Впрочем, первым долгом он устремился ни в какой не в санаторий, а на Большую Никитскую — в квартиру своего отца. Которую нашел пустой (даже Гастона там не оказалось!), да еще и незапертой — с распахнутой входной дверью. Уже один только вид этой двери сказал Максу всё: он опоздал, в квартире — никого. Однако он всё равно влетел внутрь, выкрикивая «Настасья! Гастон!». По квартире гулял легкий сквозняк, и Макс даже услышал мягкое похлопывание занавески на кухне — куда он вбежал, очертя голову, всё еще рассчитывая, что застанет там девушку, которую он любил. Вопить и звать её он перестал лишь тогда, когда нашел на журнальном столике брошенный Настасьин телефон. Настасья эту немудрящую игрушку любила — и ни за что не ушла бы без неё, не будь у неё на то веских причин.
Лишь одно обнадежило Макса в той ситуации: он понял, что Настасья ушла не одна. И не в том смысле, что её сопровождал Гастон. Запах одеколона — очень хорошо Максу знакомый — мгновенно раскрыл ему глаза. Тот человек, которого он считал своим будущим тестем, всё-таки его переиграл.
Так что — поездка в санаторий была, по сути дела, всего лишь вынужденной мерой. Нужно было использовать хотя бы единственную зацепку, которая у него имелась. По иронии судьбы, санаторий этот располагался в Егорьевском уезде — в каком-нибудь десятке километров от дома Петра Ивановича Зуева.

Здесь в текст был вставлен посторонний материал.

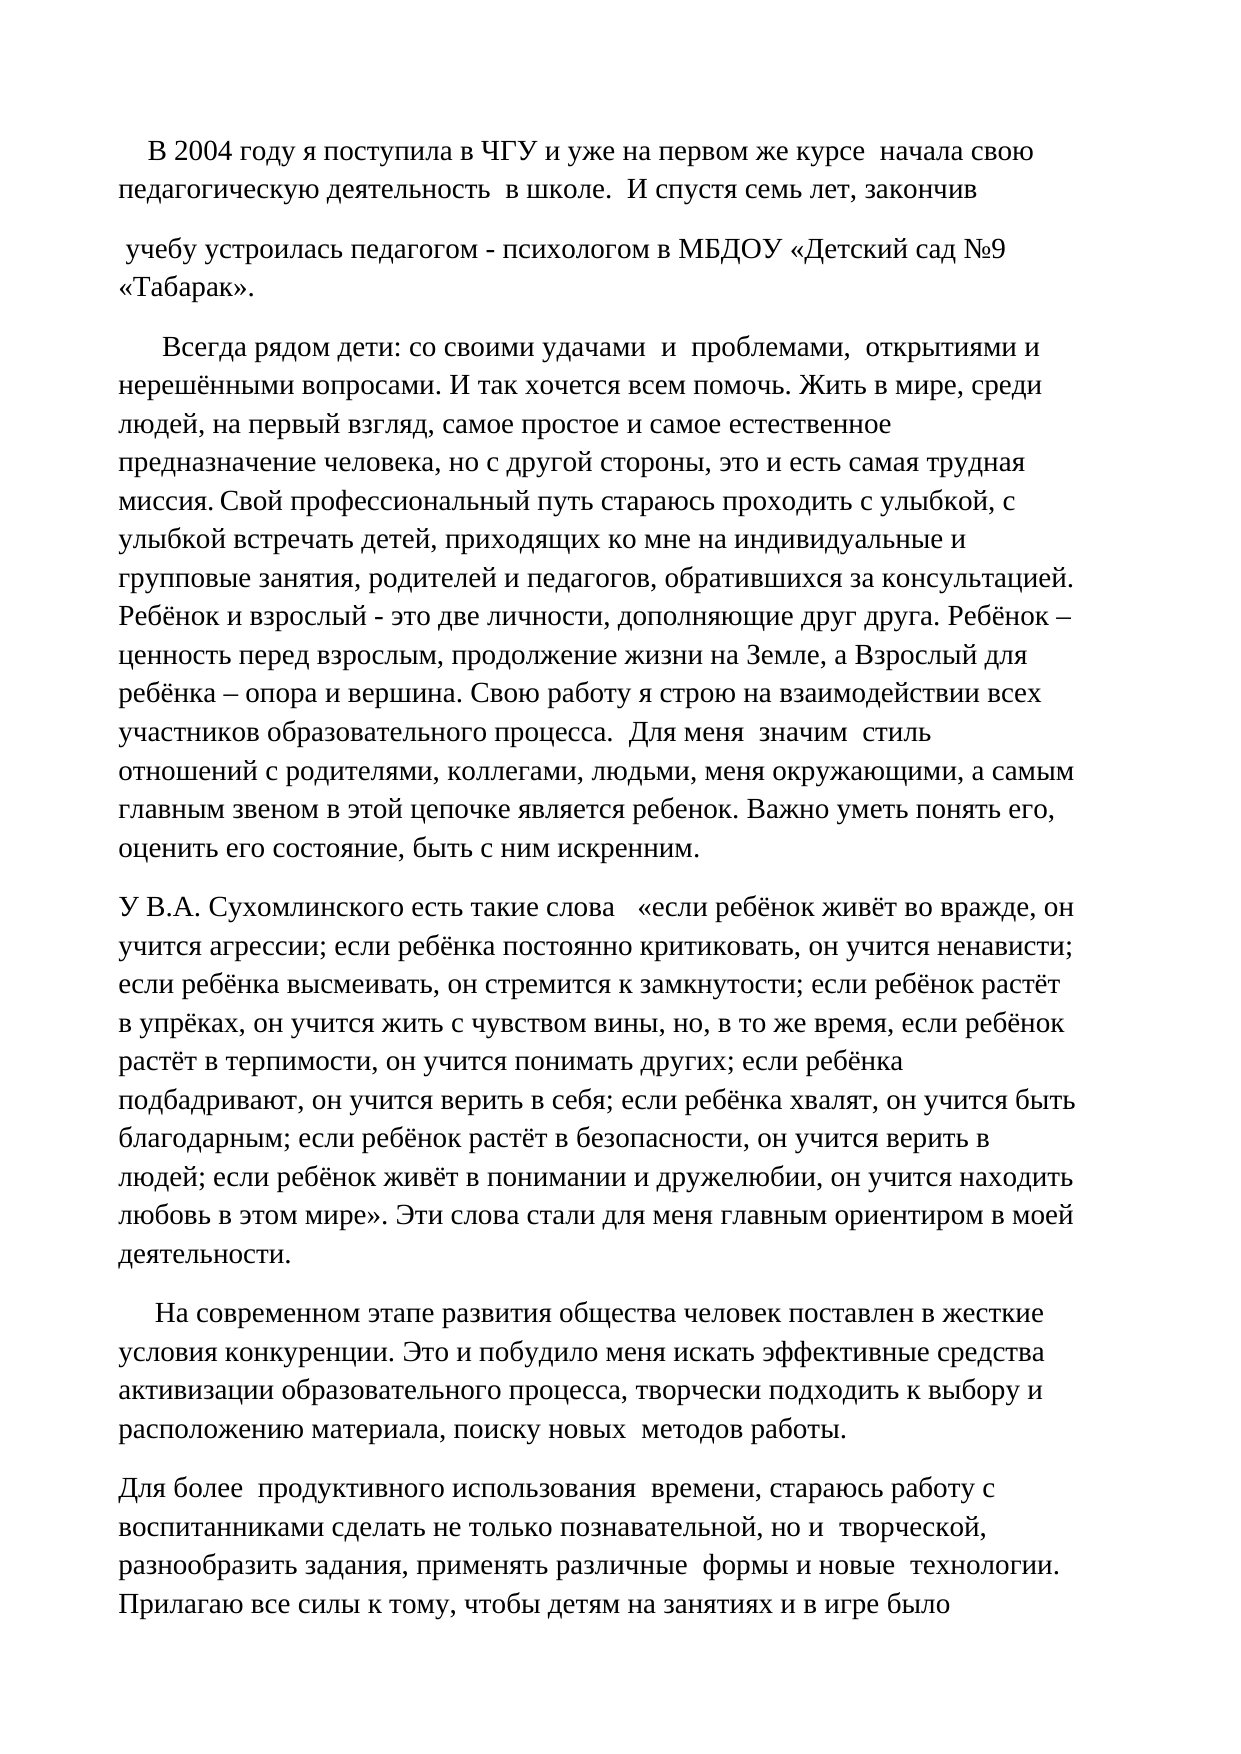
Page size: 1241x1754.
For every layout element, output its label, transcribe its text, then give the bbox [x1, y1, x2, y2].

text У В.А. Сухомлинского есть такие слова «если ребёнок живёт во вражде, он учится агрессии; если ребёнка постоянно критиковать, он учится ненависти; если ребёнка высмеивать, он стремится к замкнутости; если ребёнок растёт в упрёках, он учится жить с чувством вины, но, в то же время, если ребёнок растёт в терпимости, он учится понимать других; если ребёнка подбадривают, он учится верить в себя; если ребёнка хвалят, он учится быть благодарным; если ребёнок растёт в безопасности, он учится верить в людей; если ребёнок живёт в понимании и дружелюбии, он учится находить любовь в этом мире». Эти слова стали для меня главным ориентиром в моей деятельности. [118, 889, 1078, 1269]
text учебу устроилась педагогом - психологом в МБДОУ «Детский сад №9 «Табарак». [118, 231, 1078, 303]
text На современном этапе развития общества человек поставлен в жесткие условия конкуренции. Это и побудило меня искать эффективные средства активизации образовательного процесса, творчески подходить к выбору и расположению материала, поиску новых методов работы. [118, 1295, 1078, 1444]
text В 2004 году я поступила в ЧГУ и уже на первом же курсе начала свою педагогическую деятельность в школе. И спустя семь лет, закончив [118, 133, 1078, 205]
text Всегда рядом дети: со своими удачами и проблемами, открытиями и нерешёнными вопросами. И так хочется всем помочь. Жить в мире, среди людей, на первый взгляд, самое простое и самое естественное предназначение человека, но с другой стороны, это и есть самая трудная миссия. Свой профессиональный путь стараюсь проходить с улыбкой, с улыбкой встречать детей, приходящих ко мне на индивидуальные и групповые занятия, родителей и педагогов, обратившихся за консультацией. Ребёнок и взрослый - это две личности, дополняющие друг друга. Ребёнок – ценность перед взрослым, продолжение жизни на Земле, а Взрослый для ребёнка – опора и вершина. Свою работу я строю на взаимодействии всех участников образовательного процесса. Для меня значим стиль отношений с родителями, коллегами, людьми, меня окружающими, а самым главным звеном в этой цепочке является ребенок. Важно уметь понять его, оценить его состояние, быть с ним искренним. [118, 329, 1078, 863]
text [118, 1470, 1078, 1619]
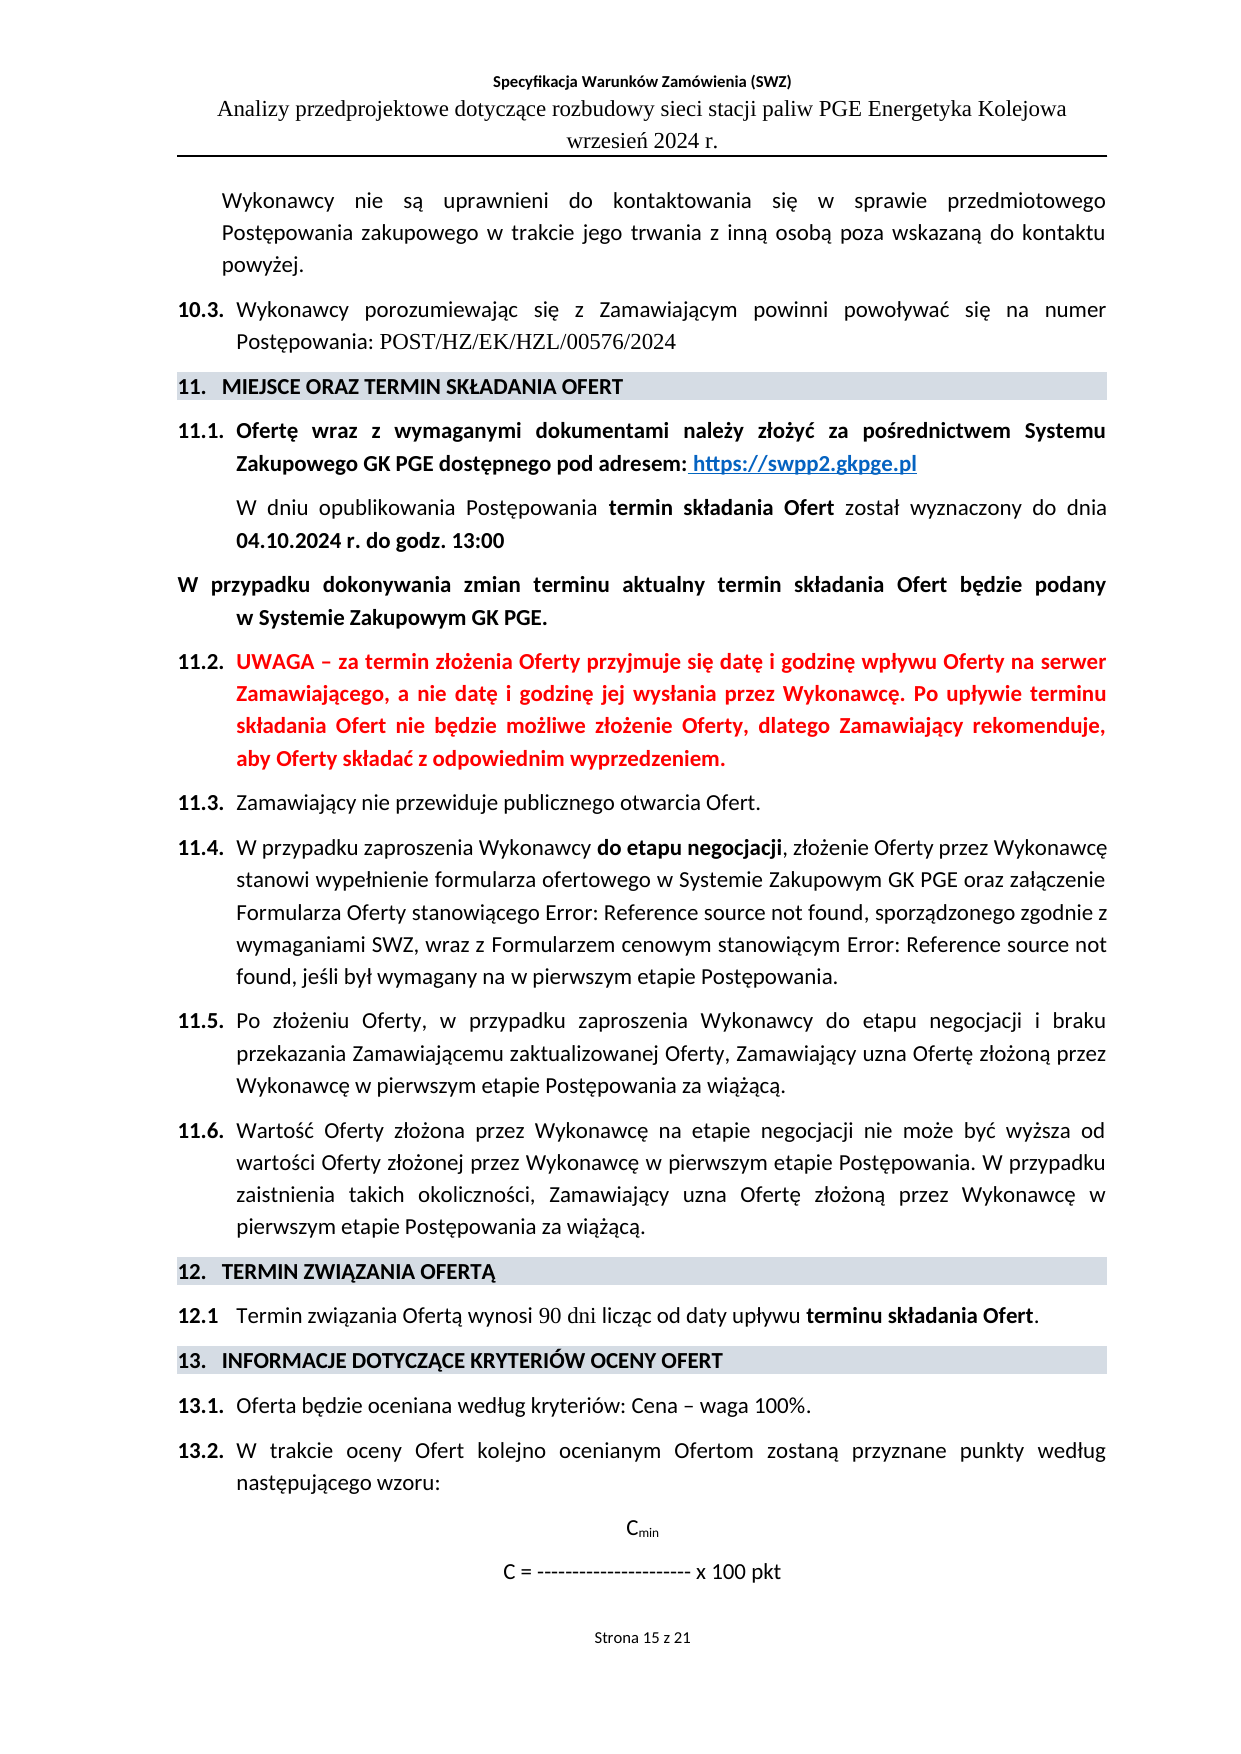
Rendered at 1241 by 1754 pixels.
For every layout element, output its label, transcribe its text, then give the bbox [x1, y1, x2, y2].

list W trakcie oceny Ofert kolejno ocenianym Ofertom zostaną przyznane punkty według następującego wzoru: [177, 1436, 1107, 1496]
list Zamawiający nie przewiduje publicznego otwarcia Ofert. [177, 788, 1107, 817]
list Oferta będzie oceniana według kryteriów: Cena – waga 100%. [177, 1391, 1107, 1419]
list Ofertę wraz z wymaganymi dokumentami należy złożyć za pośrednictwem Systemu Zakupowego GK PGE dostępnego pod adresem: https://swpp2.gkpge.pl [177, 417, 1107, 477]
list MIEJSCE ORAZ TERMIN SKŁADANIA OFERT [177, 372, 1107, 400]
text C = ---------------------- x 100 pkt [177, 1557, 1107, 1585]
list Wykonawcy porozumiewając się z Zamawiającym powinni powoływać się na numer Postępowania: [177, 295, 1107, 355]
list INFORMACJE DOTYCZĄCE KRYTERIÓW OCENY OFERT [177, 1346, 1107, 1374]
list TERMIN ZWIĄZANIA OFERTĄ [177, 1257, 1107, 1285]
list W dniu opublikowania Postępowania termin składania Ofert został wyznaczony do dnia 04.10.2024 r. do godz. 13:00 [177, 493, 1107, 554]
text Wykonawcy nie są uprawnieni do kontaktowania się w sprawie przedmiotowego Postępowania zakupowego w trakcie jego trwania z inną osobą poza wskazaną do kontaktu powyżej. [177, 186, 1107, 278]
list Termin związania Ofertą wynosi licząc od daty upływu terminu składania Ofert. [177, 1302, 1107, 1330]
list W przypadku dokonywania zmian terminu aktualny termin składania Ofert będzie podany w Systemie Zakupowym GK PGE. [177, 570, 1107, 631]
list Po złożeniu Oferty, w przypadku zaproszenia Wykonawcy do etapu negocjacji i braku przekazania Zamawiającemu zaktualizowanej Oferty, Zamawiający uzna Ofertę złożoną przez Wykonawcę w pierwszym etapie Postępowania za wiążącą. [177, 1007, 1107, 1099]
list UWAGA – za termin złożenia Oferty przyjmuje się datę i godzinę wpływu Oferty na serwer Zamawiającego, a nie datę i godzinę jej wysłania przez Wykonawcę. Po upływie terminu składania Ofert nie będzie możliwe złożenie Oferty, dlatego Zamawiający rekomenduje, aby Oferty składać z odpowiednim wyprzedzeniem. [177, 647, 1107, 772]
list W przypadku zaproszenia Wykonawcy do etapu negocjacji, złożenie Oferty przez Wykonawcę stanowi wypełnienie formularza ofertowego w Systemie Zakupowym GK PGE oraz załączenie Formularza Oferty stanowiącego Załącznik nr 2 do SWZ, sporządzonego zgodnie z wymaganiami SWZ, wraz z Formularzem cenowym stanowiącym Załącznik nr 2 do SWZ, jeśli był wymagany na w pierwszym etapie Postępowania. [177, 833, 1107, 990]
list Wartość Oferty złożona przez Wykonawcę na etapie negocjacji nie może być wyższa od wartości Oferty złożonej przez Wykonawcę w pierwszym etapie Postępowania. W przypadku zaistnienia takich okoliczności, Zamawiający uzna Ofertę złożoną przez Wykonawcę w pierwszym etapie Postępowania za wiążącą. [177, 1116, 1107, 1240]
text Cmin [177, 1513, 1107, 1541]
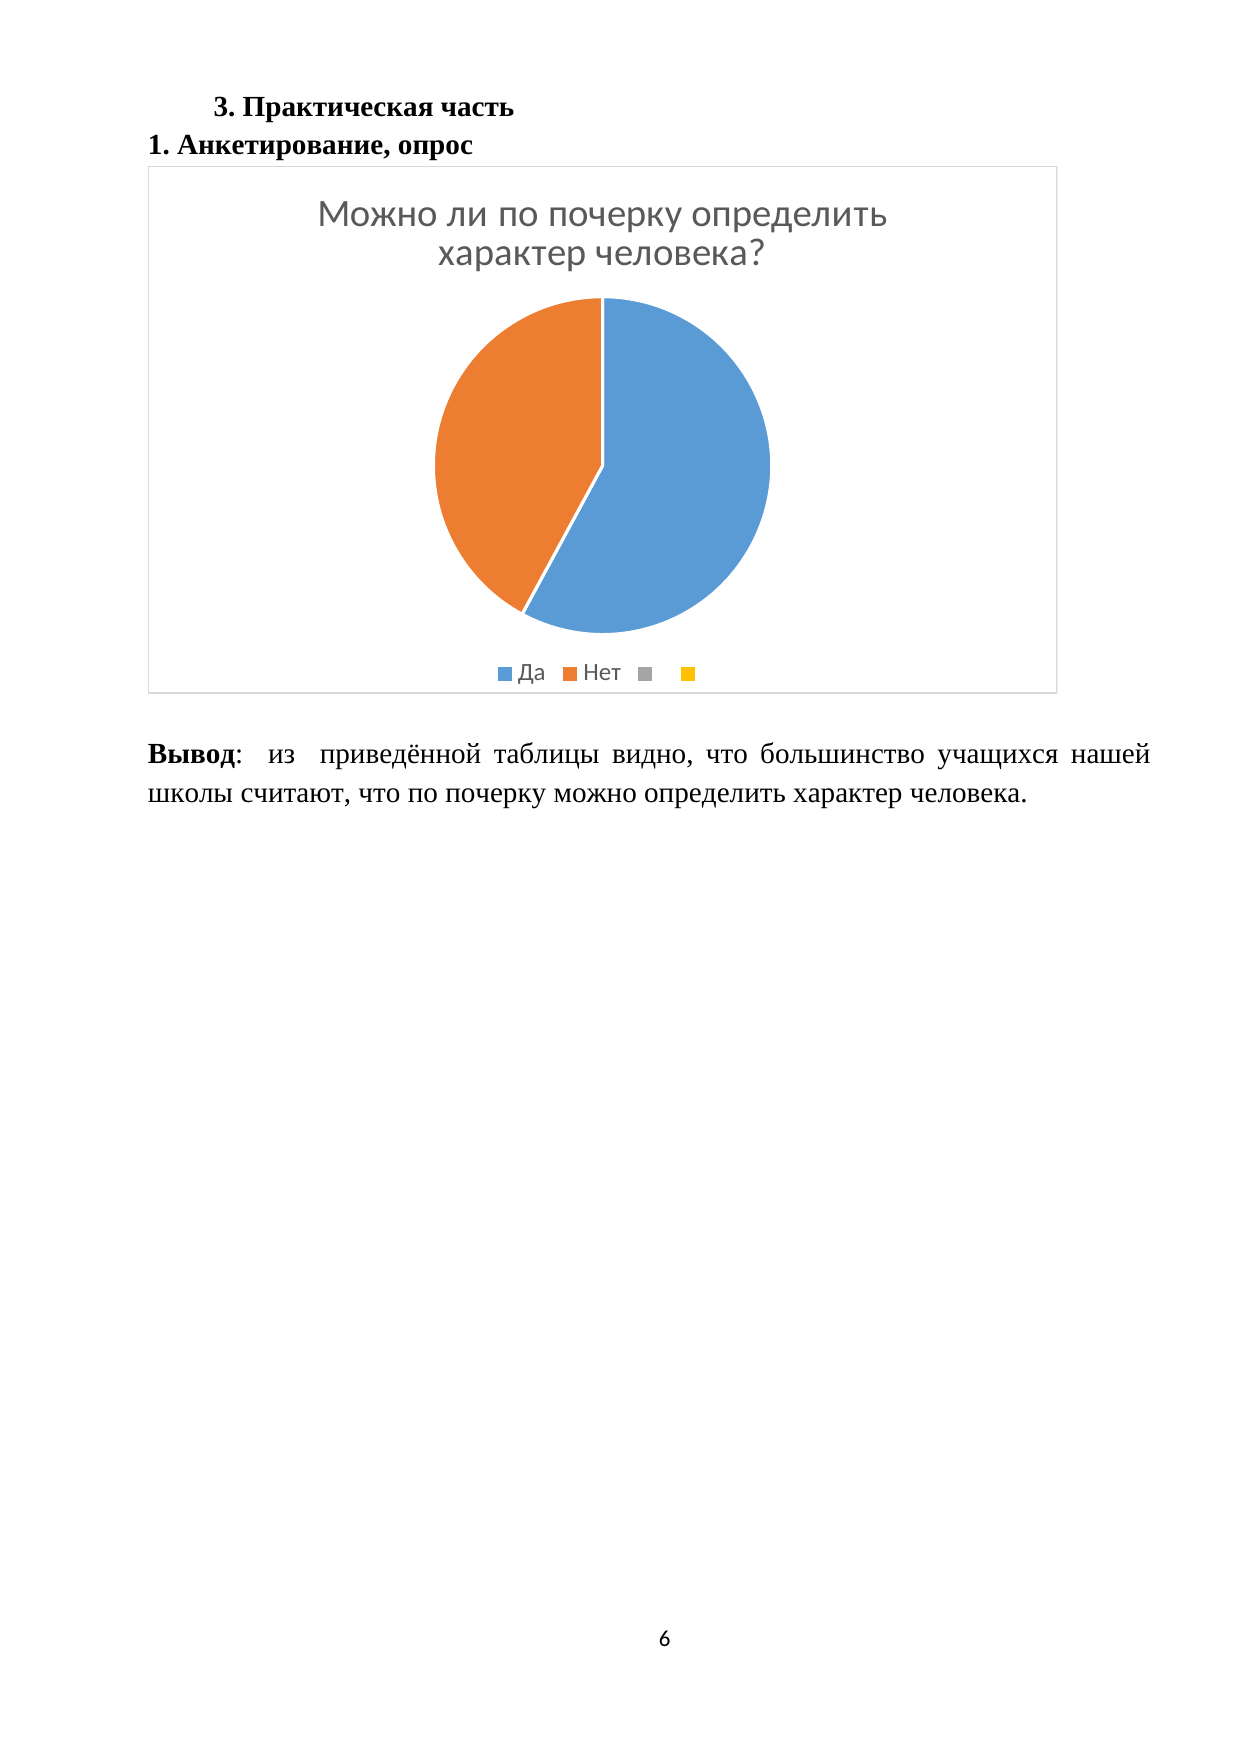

А пока Макс ехал туда, он слушал по радио новости. Как и следовало ожидать, происшествие в клинике для принудительной экстракции пока что не стало достоянием гласности — хотя вряд ли такое удалось бы скрывать больше нескольких часов. Зато Макс услышал другую новость — непосредственно касавшуюся того места, куда он направлялся. И, с учетом слов Петра Ивановича, совсем услышанному удивился. Подумал только: «Слава Богу, Сашка с Наташкой сейчас не там!»